• _POLECENIA DO ĆWICZENIA_:
#1 Przepisz dokładnie fragment tekstu o raporcie NBP na temat inflacji, zaczynając od „Paweł Orlikowski” i ciągnąc aż do „kiedy skończy się drożyzna.”.
#2 Wskaż we wpisach każdy wiersz, w którym pojawia się słowo „dark”, i przepisz go w całości. Wielkość liter ma znaczenie.

• _TEKST DO PRZEJRZENIA_:
***
NBP odkrywa karty ws. inflacji. Najnowszy raport uwzględnia m.in. 800+. A co z drożyzną?

Paweł Orlikowski
10 lipca 2023, 12:06 • 1 minuta czytania
800+, "czternastki" i Bezpieczny Kredyt 2 proc. nie pozostaną bez wpływu na inflację. A jak duży to będzie wpływ? NBP opublikował najnowszy raport. Możemy wyczytać z niego ciekawe liczby, jest też prognoza, kiedy skończy się drożyzna.
Raport NBP o inflacji. Co dalej z drożyzną? Fot. Jacek Dominski/REPORTER/East News
Więcej ciekawych artykułów znajdziesz na stronie głównej

Raport o inflacji jest dokumentem przedstawiającym ocenę Rady Polityki Pieniężnej dotyczącą przebiegu procesów makroekonomicznych wpływających na inflację. W lipcowej edycji trzeba było uwzględnić nieco więcej tychże "procesów".


Dlatego RPP brała pod uwagę m.in. wpływ na inflację takich programów, jak 800+, "czternastki" dla emerytów czy Bezpieczny Kredyt 2 proc. Co wyszło z analizy? Do kiedy drożyzna w Polsce?
***
• _DOSTARCZONE WPISY_:
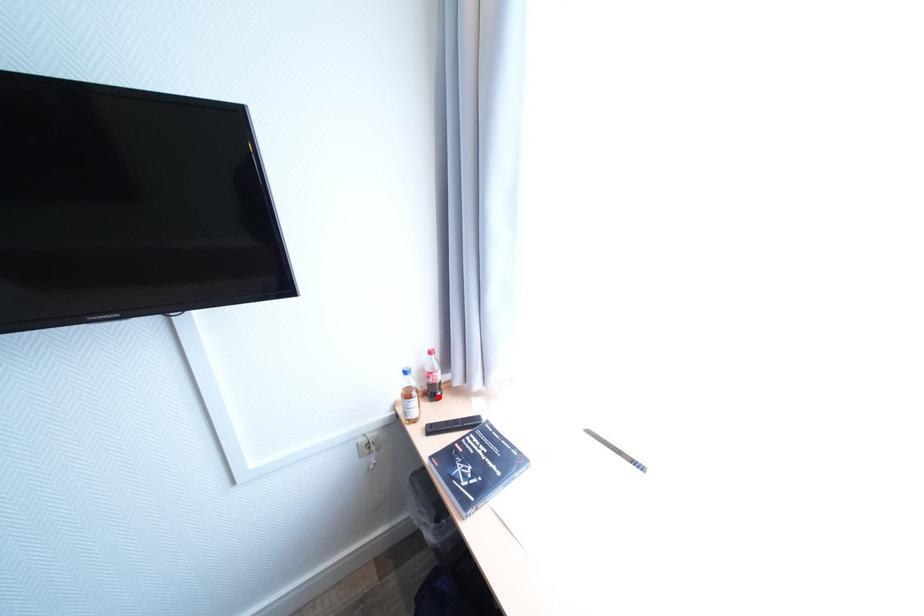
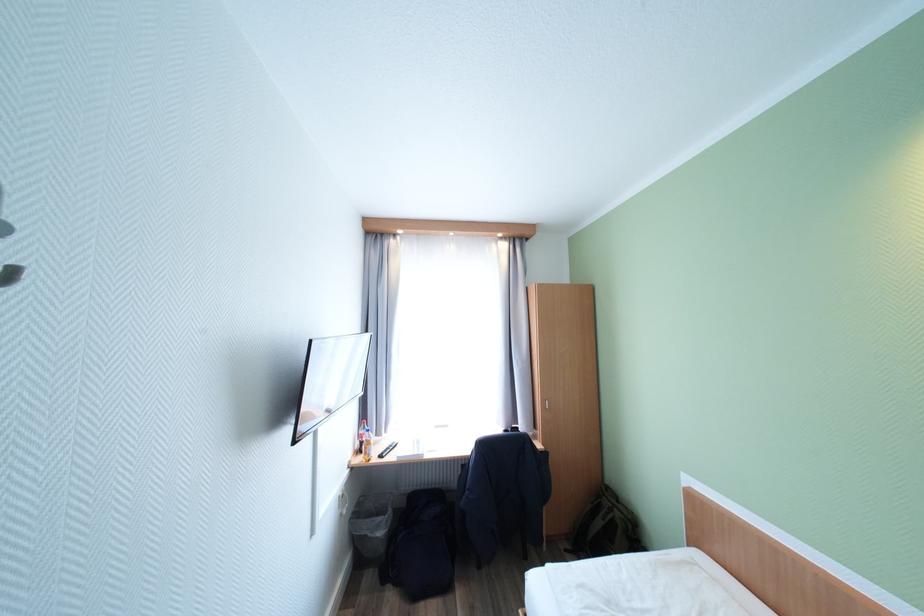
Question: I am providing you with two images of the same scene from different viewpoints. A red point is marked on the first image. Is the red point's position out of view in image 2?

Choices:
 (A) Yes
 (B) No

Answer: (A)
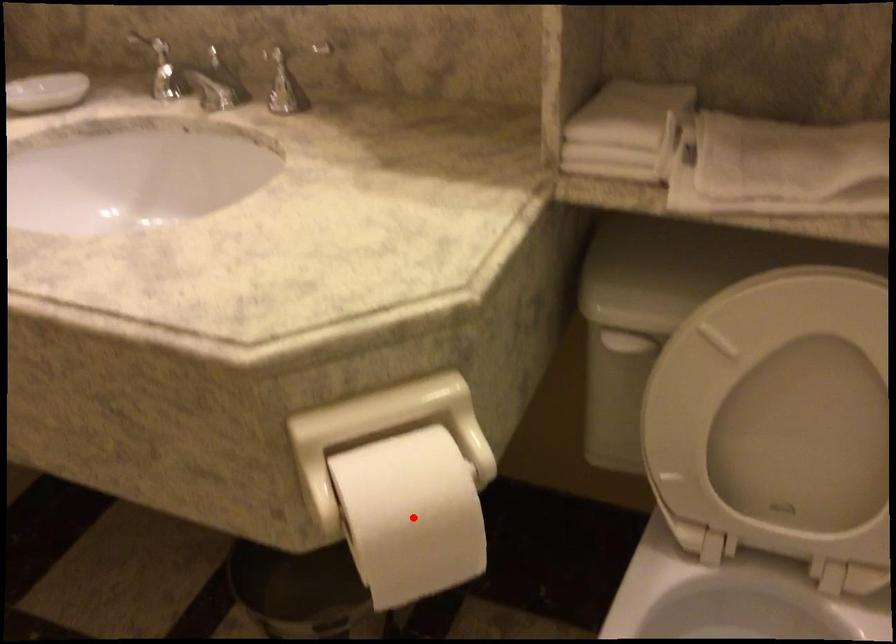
***
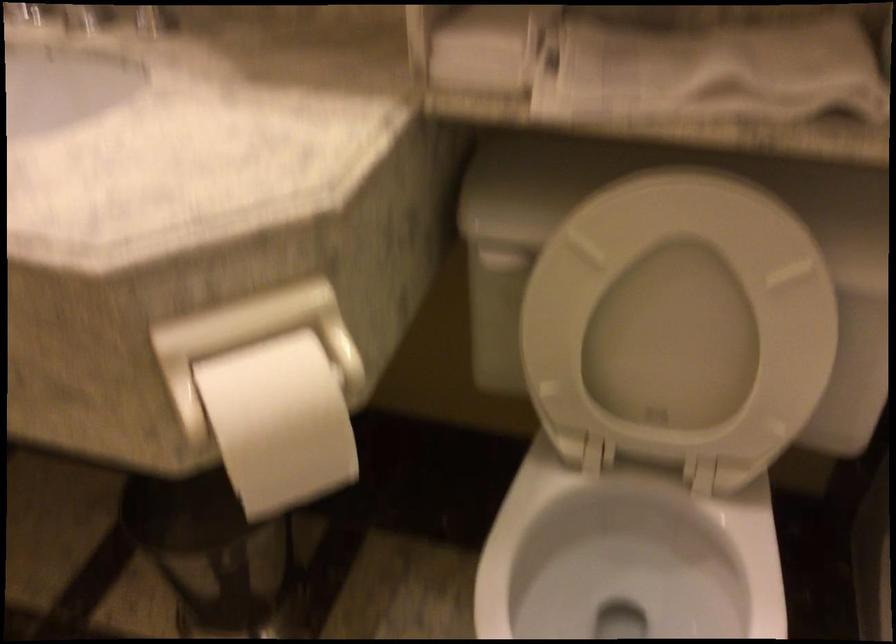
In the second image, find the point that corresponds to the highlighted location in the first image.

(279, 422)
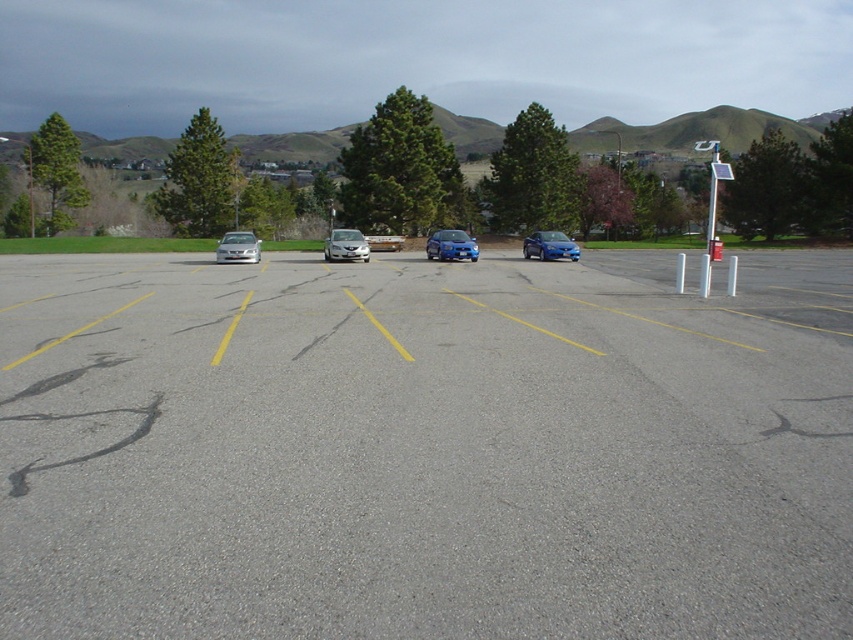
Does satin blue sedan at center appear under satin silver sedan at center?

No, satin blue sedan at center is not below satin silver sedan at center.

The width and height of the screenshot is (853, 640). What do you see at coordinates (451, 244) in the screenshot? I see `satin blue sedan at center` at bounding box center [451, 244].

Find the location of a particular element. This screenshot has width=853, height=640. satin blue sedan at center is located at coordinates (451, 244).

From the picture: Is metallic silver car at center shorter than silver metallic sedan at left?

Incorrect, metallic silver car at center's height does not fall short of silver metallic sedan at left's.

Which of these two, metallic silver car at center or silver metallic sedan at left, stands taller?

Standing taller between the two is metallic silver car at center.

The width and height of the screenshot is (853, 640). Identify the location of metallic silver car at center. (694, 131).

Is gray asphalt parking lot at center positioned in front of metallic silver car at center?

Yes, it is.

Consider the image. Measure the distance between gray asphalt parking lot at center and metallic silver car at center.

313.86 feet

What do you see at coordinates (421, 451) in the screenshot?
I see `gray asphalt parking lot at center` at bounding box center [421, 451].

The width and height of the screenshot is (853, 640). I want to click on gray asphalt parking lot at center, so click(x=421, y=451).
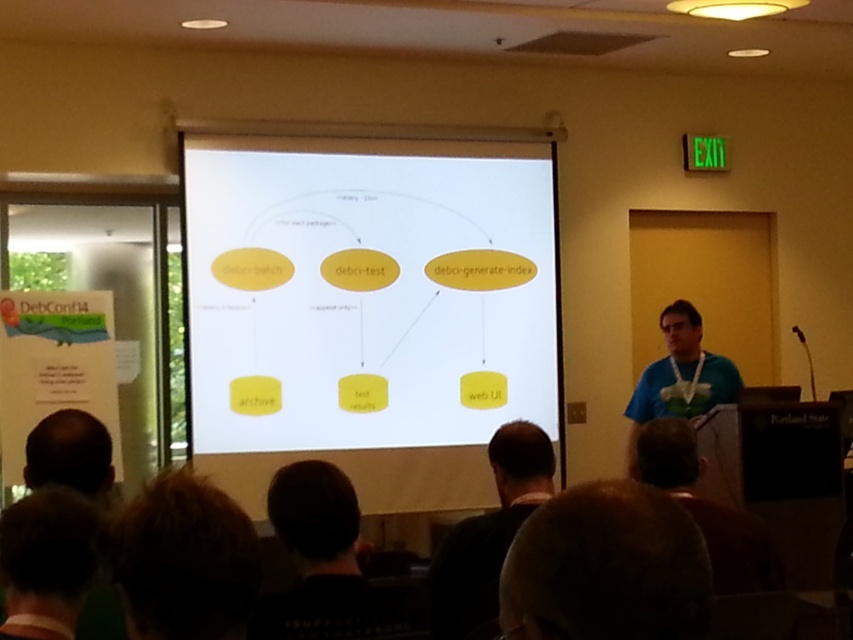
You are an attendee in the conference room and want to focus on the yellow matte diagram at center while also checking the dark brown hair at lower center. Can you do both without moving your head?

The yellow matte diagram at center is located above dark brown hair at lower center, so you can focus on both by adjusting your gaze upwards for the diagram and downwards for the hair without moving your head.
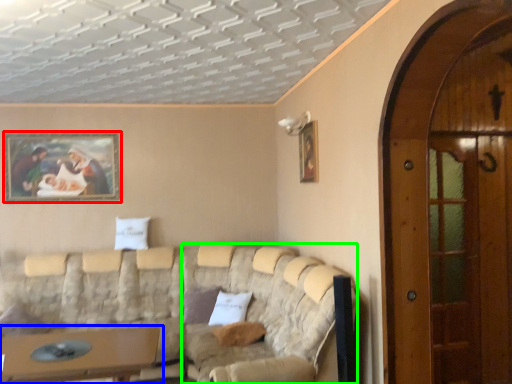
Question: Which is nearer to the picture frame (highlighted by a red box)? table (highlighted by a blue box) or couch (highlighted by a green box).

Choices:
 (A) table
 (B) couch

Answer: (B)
***
• _ROZWIĄZANE ZADANIA_:
#1
Paweł Orlikowski
10 lipca 2023, 12:06 • 1 minuta czytania
800+, "czternastki" i Bezpieczny Kredyt 2 proc. nie pozostaną bez wpływu na inflację. A jak duży to będzie wpływ? NBP opublikował najnowszy raport. Możemy wyczytać z niego ciekawe liczby, jest też prognoza, kiedy skończy się drożyzna.

#2
You are an attendee in the conference room and want to focus on the yellow matte diagram at center while also checking the dark brown hair at lower center. Can you do both without moving your head?
The yellow matte diagram at center is located above dark brown hair at lower center, so you can focus on both by adjusting your gaze upwards for the diagram and downwards for the hair without moving your head.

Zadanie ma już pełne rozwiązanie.